Simran, you bought book and then downloaded an e-book to make it easier on yourself? Awesome :) –  slandau Apr 29 '11 at 20:06
    
Na.. I did not buy it.. Just gt it from torrent.. And it is indeed a good book.. I downloaded a few sample projects as well which followed the same 4-tier architecture the book explains.. Now i guess i can start planning out the way.. –  Simran May 5 '11 at 14:24
    
smh............ –  slandau May 5 '11 at 14:25

Quite many questions in one question ;-)

First, C# and Java are luckily not to different at all. You will be able to apply much of your knowledge from Java to C# - even many libraries were ported from Java to C#.
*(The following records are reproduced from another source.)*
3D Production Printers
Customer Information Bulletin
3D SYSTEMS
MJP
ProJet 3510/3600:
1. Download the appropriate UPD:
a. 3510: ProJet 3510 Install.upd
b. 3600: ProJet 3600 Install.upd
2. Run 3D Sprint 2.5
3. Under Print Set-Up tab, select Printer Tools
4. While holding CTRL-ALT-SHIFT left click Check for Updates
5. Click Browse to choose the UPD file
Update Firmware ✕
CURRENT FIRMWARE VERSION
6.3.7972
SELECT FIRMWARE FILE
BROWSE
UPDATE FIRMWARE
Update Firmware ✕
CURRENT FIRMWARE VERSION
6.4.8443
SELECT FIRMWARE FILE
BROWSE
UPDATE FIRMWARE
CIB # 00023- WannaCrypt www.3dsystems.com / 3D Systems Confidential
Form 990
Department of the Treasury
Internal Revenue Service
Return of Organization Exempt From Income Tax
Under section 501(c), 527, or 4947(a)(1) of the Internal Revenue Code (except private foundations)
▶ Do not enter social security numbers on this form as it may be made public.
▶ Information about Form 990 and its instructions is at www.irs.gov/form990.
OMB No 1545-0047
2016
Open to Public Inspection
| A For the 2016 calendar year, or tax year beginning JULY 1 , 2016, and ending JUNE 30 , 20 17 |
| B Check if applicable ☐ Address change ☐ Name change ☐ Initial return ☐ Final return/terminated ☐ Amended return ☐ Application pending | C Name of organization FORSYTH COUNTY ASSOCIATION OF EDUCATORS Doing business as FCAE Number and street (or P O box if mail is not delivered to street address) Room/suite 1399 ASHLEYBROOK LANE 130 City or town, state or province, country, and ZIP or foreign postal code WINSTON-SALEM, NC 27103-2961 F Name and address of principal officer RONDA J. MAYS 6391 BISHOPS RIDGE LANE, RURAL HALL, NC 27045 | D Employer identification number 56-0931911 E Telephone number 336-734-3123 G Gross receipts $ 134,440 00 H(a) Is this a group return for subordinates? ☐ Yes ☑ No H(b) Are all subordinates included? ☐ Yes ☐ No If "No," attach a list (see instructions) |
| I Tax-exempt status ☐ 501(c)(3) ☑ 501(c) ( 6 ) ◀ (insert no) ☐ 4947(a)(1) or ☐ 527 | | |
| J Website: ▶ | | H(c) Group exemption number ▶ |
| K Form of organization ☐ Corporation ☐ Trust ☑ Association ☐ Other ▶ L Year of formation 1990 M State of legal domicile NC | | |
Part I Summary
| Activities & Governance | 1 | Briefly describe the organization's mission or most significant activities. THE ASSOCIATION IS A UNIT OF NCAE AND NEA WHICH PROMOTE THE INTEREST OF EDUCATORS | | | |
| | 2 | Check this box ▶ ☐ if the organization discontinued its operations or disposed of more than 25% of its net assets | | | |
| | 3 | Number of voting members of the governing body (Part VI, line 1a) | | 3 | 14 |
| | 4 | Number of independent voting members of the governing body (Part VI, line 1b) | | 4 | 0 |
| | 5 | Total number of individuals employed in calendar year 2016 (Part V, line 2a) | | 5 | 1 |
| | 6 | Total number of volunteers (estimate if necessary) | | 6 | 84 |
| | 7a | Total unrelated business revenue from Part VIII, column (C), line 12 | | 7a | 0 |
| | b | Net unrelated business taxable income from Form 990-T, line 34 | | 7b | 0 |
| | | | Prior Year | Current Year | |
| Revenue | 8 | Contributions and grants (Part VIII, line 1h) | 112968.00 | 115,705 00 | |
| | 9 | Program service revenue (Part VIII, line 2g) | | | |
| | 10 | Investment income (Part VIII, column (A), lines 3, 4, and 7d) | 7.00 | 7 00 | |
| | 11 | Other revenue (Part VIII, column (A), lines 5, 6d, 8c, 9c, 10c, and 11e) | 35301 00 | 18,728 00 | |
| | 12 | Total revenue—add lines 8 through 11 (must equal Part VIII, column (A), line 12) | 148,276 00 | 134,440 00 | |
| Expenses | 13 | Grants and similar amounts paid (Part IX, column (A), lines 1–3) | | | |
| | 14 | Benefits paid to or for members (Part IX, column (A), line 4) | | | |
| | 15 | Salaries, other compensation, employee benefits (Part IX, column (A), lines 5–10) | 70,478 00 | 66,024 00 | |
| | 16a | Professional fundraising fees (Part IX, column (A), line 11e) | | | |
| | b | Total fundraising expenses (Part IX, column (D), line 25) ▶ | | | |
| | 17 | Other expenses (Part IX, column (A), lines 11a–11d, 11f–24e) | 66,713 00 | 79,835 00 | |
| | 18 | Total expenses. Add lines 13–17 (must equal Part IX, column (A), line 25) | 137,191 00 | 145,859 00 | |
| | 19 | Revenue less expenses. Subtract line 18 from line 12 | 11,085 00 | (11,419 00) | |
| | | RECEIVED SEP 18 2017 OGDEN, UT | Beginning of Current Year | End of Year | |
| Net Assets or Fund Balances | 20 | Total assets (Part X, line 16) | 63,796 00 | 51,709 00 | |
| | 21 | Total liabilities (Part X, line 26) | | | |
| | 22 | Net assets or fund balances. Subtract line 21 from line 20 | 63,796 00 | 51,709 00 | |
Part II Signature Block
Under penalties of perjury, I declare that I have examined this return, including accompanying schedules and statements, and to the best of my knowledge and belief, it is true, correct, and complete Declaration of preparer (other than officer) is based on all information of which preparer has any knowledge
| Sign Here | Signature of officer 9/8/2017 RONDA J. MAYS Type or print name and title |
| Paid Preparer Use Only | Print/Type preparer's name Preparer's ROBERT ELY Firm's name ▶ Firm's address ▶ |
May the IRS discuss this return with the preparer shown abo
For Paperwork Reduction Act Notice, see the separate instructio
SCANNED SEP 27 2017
  1. For Windows Forms, MVP (Model-View-Presenter) is usually a good choice. It's a little bit different from MVC (I would even say it evolved from MVC and it's better in certain aspects). Using WPF, I would go with MVVM. Also see UI Design Pattern for Windows Forms (like MVVM for WPF)
  2. When using ADO.NET (or the Entity framework), you are able to easily change the underlying data base technology. Try to write your database code as generic as possible to enable switching from one system to another.
  3. You can create a Setup project for that (like you would probably do in Java)
  4. There are some commercial solutions out there - even more important than protection is obfuscation to prevent disassembling your code (same problem as in Java, though). I think, you will find many threads here on SO on licensing.